In these six months, 80% of users at BBVA report saving more than two hours of work weekly—a massive time savings across thousands of employees.

“The thing that jumped out at me is the value,” says Roetzer. “Build the things that are going to create value for people right out of the gate.”

That happens when you empower employees themselves to identify their own use cases and build solutions for them, often through easy-to-use technology like custom GPTs, just like BBVA did.

Now, just because the results so far have been great doesn’t mean the company hasn’t hit some roadblocks.

BBVA is struggling next to truly integrate ChatGPT Enterprise with their own systems in order to use more of their unique data.

“We have systems that are very complex. And it’s not that simple to think of an integration of a tool—let’s say GPT—with them,” Elena Alfaro, BBVA’s Head of Global AI Adoption told The Journal.

OpenAI's Enterprise Play

BBVA’s story is just one example of ChatGPT Enterprise deployment.

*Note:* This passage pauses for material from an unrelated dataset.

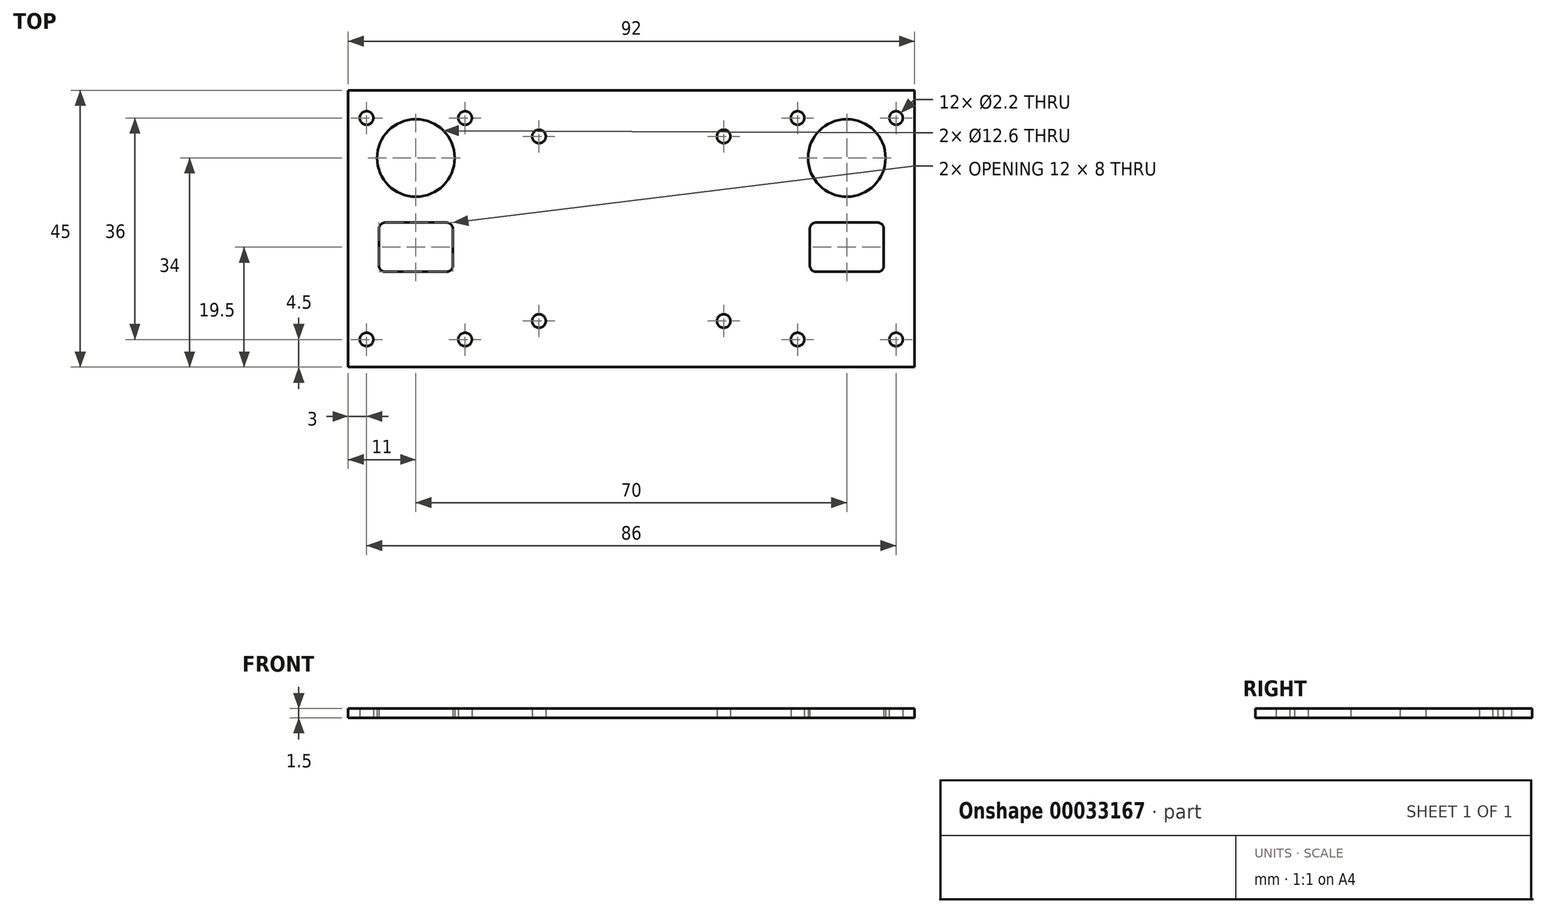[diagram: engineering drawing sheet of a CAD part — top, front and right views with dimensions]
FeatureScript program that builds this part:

But you’re going to hear a lot more of these stories if OpenAI has its way.

In an interview with The Information, OpenAI’s chief commercial officer, Giancarlo "GC" Lionetti, said the company is making an aggressive push into enterprise sales to hit an ambitious $100 billion revenue target by 2029.

As a result, the company has expanded the sales team to 300 people (up from 200 in June) and won notable deals with enterprises like Moderna, Lowe's, and T-Mobile. (That last one alone was a $100 million contract.)

Lionetti said in the interview that he sees a clear progress of enterprise AI adoption. 2023 was the year of experimentation. 2024 was about solving specific business problems. And 2025 is about scaling AI across entire organizations.

Roetzer says he agrees that 2025 will be about scaling AI across organizations—but there’s a catch.

“For that to be true, enterprises are going to have to quickly start doing the things that are needed to be part of the scaling AI process,” he says.

That includes the steps that Roetzer educates enterprises on in his free Scaling AI webinar and paid Scaling AI course

For companies looking to follow BBVA's lead, Roetzer emphasizes five essential steps, including:

  1. Launch an AI Academy
  2. Create an AI Council
  3. Develop Responsible AI Principles and Generative AI Policies
  4. Conduct AI Impact Assessments
  5. Build an AI Roadmap

But many enterprises Roetzer works with simply aren’t there yet—and they need to be.

"I don't know very many enterprises that are doing those five things well," he notes. "And if they think that next year is the year of scaling AI, then we have to really ramp that up.”